A Common Sweeper by Rudyard Kipling
A Common Sweeper by Rudyard Kipling

A Common Sweeper

Rudyard Kipling * Track #8 On The Fringes of the Fleet

A Common Sweeper Annotated

MY SPONSOR and chaperon in this Elizabethan world of eighteenth-century seamen was an AB. who had gone down in the Landrail, assisted at the Heligoland fight, seen the Blücher sink and the bombs dropped on our boats when we tried to save the drowning (“Whereby” as he said, “those Germans died gottstrafin’ their own country because we didn’t wait to be strafed”, and has now found more peaceful days in an Office ashore. He led me across many decks from craft to craft to study the various appliances that they specialise in. Almost our last was what a North Country trawler called a “common sweeper,” that is to say, a mine-sweeper. She was at tea in her shirt-sleeves, and she protested loudly that there was “nothing in sweeping.” “See that wire rope?” she said. “Well, it leads through that lead to the ship which you’re sweepin’ with. She makes her end fast and you make yours. Then you sweep together at whichever depth you’ve agreed upon between you, by means of that arrangement there which regulates the depth. They give you a glass sort o” thing for keepin’ your distance from the other ship, but that’s not wanted if you know each other.

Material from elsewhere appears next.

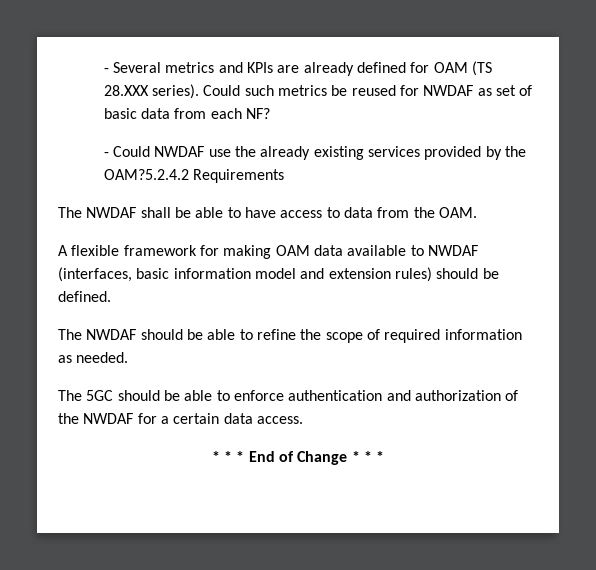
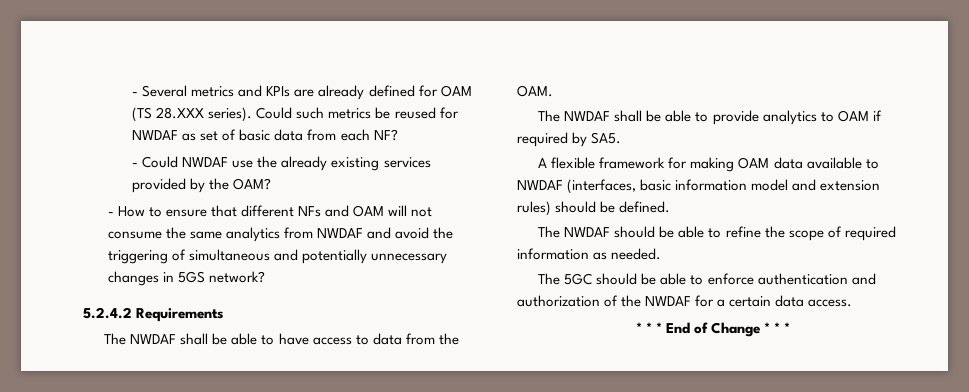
[103,169,189,180] OAM?5.2.4.2 -> [233,178,272,190] [107,205,433,217] [107,227,453,242] [107,249,447,264] [107,271,265,286] [83,307,132,319] OAM? // - How to ensure that different NFs and OAM will not consume the same analytics from NWDAF and avoid the triggering of simultaneous and potentially unnecessary changes in 5GS network? // 5.2.4.2
(477, 212) none -> [538,110,882,125] [517,132,622,147] // The NWDAF shall be able to provide analytics to OAM if required by SA5.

Well, then you sweep, as the sayin’ is. There’s nothin’ in it. You sweep till this wire rope fouls the bloomin’mines. Then you go on till they appear on the surface, so to say, and then you explode them by means of shootin’ at ’em with that rifle in the gallery there. There’s nothin’ in sweepin’ more than that.”
“And if you hit a mine?” I asked.

“You go up—but you hadn’t ought to hit ’em, if you’re careful. The thing is to get hold of the first mine all right, and then you go on to the next, and so on, in a way o” speakin’.”

“And you can fish, too, ’tween times,” said a voice from the next boat. A man leaned over and returned a borrowed mug. They talked about fishing—notably that once they caught some red mullet, which the “common sweeper” and his neighbbur both agreed was “not natural in those waters’. As for mere sweeping, it bored them profoundly to talk about it. I only learned later as part of the natural history of mines, that if you rake the tri-nitro-toluol by hand out of a German mine you develop eruptions and skin-poisoning. But on the authority of two experts, there is nothing in sweeping. Nothing whatever!